▶
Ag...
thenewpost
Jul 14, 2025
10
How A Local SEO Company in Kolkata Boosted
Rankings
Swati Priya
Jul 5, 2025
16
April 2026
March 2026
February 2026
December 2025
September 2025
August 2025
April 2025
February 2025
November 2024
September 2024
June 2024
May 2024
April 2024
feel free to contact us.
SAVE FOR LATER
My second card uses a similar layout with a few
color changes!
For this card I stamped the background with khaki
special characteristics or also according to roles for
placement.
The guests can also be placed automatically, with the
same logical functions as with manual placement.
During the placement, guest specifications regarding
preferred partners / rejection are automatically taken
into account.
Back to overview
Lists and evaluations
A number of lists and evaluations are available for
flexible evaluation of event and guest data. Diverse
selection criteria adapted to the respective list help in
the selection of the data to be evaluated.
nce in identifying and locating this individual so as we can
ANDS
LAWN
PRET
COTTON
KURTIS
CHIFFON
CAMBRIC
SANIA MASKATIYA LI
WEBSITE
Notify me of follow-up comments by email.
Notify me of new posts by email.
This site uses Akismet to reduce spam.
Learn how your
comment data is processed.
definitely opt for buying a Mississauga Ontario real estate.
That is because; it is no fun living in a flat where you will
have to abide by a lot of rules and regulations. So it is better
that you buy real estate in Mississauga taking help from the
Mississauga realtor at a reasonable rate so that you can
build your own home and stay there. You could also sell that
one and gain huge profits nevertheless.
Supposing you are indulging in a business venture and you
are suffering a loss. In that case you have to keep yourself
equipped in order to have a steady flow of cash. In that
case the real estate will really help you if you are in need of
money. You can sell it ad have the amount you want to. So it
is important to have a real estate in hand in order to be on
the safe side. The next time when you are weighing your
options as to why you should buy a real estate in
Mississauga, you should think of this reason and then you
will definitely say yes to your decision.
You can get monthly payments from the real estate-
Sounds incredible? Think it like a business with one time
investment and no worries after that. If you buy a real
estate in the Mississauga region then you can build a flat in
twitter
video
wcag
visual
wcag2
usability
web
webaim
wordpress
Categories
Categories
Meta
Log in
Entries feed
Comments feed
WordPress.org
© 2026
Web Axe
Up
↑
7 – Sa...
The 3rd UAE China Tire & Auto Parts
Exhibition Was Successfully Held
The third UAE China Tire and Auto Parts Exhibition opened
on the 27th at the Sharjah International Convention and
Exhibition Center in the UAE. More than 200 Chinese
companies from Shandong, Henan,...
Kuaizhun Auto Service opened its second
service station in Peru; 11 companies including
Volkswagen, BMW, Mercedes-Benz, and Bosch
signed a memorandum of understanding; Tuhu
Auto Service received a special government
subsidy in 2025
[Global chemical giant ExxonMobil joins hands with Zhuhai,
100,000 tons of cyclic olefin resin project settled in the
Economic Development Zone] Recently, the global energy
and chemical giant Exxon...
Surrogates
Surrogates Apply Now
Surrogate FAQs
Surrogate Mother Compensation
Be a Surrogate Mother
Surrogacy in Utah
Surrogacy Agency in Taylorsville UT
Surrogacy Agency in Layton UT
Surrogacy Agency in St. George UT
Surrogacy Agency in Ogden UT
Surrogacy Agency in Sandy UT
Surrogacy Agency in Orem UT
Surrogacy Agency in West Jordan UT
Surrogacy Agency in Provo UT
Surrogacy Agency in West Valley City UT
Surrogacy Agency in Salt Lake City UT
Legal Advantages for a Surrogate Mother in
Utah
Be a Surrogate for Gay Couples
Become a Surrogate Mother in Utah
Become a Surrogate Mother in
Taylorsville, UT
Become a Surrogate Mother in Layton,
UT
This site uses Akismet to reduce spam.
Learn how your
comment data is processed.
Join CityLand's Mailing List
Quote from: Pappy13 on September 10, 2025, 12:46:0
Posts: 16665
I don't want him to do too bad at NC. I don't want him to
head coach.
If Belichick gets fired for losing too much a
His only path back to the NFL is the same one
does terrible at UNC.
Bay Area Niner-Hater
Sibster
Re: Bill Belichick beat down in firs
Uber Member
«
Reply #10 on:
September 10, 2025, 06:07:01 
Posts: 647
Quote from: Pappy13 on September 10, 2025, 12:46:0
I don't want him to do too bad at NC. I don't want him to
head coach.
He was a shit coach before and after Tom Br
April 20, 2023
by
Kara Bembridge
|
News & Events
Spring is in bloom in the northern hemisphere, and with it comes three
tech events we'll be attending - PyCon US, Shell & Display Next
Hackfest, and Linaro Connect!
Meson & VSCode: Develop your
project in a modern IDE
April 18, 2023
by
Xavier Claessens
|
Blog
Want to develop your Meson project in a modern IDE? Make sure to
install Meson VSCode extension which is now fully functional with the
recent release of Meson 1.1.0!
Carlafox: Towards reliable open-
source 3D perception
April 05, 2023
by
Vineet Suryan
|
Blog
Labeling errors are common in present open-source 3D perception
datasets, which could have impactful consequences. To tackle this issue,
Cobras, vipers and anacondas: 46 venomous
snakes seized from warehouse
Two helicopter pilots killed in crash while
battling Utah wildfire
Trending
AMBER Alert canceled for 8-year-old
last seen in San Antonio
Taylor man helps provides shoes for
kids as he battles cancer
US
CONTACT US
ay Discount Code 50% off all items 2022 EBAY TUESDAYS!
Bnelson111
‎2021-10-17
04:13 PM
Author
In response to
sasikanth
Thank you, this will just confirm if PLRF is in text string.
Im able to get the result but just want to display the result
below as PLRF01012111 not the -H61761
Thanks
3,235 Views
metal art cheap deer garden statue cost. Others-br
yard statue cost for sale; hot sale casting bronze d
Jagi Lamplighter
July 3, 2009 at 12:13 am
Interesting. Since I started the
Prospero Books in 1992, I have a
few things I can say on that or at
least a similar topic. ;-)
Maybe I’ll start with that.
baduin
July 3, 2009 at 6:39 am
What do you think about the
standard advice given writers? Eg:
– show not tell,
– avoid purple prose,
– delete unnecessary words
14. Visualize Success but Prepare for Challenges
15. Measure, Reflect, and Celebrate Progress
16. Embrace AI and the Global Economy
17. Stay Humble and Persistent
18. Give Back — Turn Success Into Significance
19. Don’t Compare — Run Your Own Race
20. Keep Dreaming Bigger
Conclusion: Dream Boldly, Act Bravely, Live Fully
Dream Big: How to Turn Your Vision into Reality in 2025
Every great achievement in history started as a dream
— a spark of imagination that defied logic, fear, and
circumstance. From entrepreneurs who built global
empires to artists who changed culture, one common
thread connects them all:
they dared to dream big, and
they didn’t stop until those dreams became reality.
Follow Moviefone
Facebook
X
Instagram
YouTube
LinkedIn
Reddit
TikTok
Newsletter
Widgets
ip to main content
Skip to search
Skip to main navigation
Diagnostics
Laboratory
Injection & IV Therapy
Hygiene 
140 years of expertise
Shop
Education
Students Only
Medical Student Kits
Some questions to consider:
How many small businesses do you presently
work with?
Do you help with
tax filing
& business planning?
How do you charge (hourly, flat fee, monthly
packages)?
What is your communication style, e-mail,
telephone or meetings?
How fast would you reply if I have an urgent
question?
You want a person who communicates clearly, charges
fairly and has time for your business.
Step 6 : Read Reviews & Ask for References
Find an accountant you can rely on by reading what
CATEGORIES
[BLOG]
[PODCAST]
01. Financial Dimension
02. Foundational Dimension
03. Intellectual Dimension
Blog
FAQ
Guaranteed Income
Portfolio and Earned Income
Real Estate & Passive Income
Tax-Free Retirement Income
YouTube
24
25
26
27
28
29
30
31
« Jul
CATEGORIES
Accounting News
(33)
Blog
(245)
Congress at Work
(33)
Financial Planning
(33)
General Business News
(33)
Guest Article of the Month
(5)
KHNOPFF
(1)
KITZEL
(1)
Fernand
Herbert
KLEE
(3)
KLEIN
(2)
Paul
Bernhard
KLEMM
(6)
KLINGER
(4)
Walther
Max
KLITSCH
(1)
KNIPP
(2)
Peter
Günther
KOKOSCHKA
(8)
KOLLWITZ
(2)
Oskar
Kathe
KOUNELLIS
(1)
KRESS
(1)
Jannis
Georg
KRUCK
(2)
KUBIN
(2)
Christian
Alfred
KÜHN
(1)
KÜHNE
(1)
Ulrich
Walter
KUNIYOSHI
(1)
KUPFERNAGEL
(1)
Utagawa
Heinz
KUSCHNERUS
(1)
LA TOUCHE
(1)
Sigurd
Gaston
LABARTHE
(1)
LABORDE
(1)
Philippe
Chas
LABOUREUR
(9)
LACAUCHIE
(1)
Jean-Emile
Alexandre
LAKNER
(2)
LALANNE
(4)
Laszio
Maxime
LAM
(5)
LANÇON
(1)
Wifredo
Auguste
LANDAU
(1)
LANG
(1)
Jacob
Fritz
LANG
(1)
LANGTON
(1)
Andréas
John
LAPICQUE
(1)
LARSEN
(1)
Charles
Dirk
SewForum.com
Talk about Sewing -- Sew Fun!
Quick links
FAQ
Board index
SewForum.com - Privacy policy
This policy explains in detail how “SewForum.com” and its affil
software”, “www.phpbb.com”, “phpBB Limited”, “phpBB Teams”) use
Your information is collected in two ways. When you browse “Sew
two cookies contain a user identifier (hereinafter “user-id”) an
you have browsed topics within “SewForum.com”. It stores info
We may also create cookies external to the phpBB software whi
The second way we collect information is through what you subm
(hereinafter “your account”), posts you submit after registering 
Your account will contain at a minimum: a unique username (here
◀
Exercise goal >> Please reproduce the rows verbatim, beginning with the first line and going on through the line with "the selection of the data to be evaluated.", that line included.

Solution to the exercise >>
Ag...
thenewpost
Jul 14, 2025
10
How A Local SEO Company in Kolkata Boosted
Rankings
Swati Priya
Jul 5, 2025
16
April 2026
March 2026
February 2026
December 2025
September 2025
August 2025
April 2025
February 2025
November 2024
September 2024
June 2024
May 2024
April 2024
feel free to contact us.
SAVE FOR LATER
My second card uses a similar layout with a few
color changes!
For this card I stamped the background with khaki
special characteristics or also according to roles for
placement.
The guests can also be placed automatically, with the
same logical functions as with manual placement.
During the placement, guest specifications regarding
preferred partners / rejection are automatically taken
into account.
Back to overview
Lists and evaluations
A number of lists and evaluations are available for
flexible evaluation of event and guest data. Diverse
selection criteria adapted to the respective list help in
the selection of the data to be evaluated.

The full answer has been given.